** Activity **
Show, from the records below, all lines that contain the word "Witham".

Data for processing: Begin

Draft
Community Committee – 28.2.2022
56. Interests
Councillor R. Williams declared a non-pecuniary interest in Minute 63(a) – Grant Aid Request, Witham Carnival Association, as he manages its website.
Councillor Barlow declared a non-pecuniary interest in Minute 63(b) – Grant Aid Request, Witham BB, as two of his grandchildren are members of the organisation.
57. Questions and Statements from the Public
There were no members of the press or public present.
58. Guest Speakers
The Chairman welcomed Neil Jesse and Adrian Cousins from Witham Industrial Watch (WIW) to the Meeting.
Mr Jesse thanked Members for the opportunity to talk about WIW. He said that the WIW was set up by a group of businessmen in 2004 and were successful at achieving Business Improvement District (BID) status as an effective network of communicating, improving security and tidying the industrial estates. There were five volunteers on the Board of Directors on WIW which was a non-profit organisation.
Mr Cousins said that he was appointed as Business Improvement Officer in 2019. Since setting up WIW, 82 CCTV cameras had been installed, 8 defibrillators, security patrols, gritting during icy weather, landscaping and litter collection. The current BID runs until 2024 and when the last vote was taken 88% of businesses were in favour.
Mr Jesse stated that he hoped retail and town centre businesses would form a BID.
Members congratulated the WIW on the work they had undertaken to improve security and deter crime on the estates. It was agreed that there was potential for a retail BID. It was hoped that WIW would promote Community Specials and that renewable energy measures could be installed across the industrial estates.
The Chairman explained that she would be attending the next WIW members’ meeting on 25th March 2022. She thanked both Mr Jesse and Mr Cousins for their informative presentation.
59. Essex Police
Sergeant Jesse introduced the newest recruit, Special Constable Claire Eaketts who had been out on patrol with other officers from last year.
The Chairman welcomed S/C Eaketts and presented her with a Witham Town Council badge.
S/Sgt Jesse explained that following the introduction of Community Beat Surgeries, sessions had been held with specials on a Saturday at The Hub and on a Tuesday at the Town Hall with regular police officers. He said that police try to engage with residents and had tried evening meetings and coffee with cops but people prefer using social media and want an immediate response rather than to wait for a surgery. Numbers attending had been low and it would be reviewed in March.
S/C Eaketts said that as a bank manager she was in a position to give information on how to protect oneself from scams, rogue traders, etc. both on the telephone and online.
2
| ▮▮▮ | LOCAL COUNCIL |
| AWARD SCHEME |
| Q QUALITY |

Data for processing: End

** Final answer **
Councillor R. Williams declared a non-pecuniary interest in Minute 63(a) – Grant Aid Request, Witham Carnival Association, as he manages its website.
Councillor Barlow declared a non-pecuniary interest in Minute 63(b) – Grant Aid Request, Witham BB, as two of his grandchildren are members of the organisation.
The Chairman welcomed Neil Jesse and Adrian Cousins from Witham Industrial Watch (WIW) to the Meeting.
The Chairman welcomed S/C Eaketts and presented her with a Witham Town Council badge.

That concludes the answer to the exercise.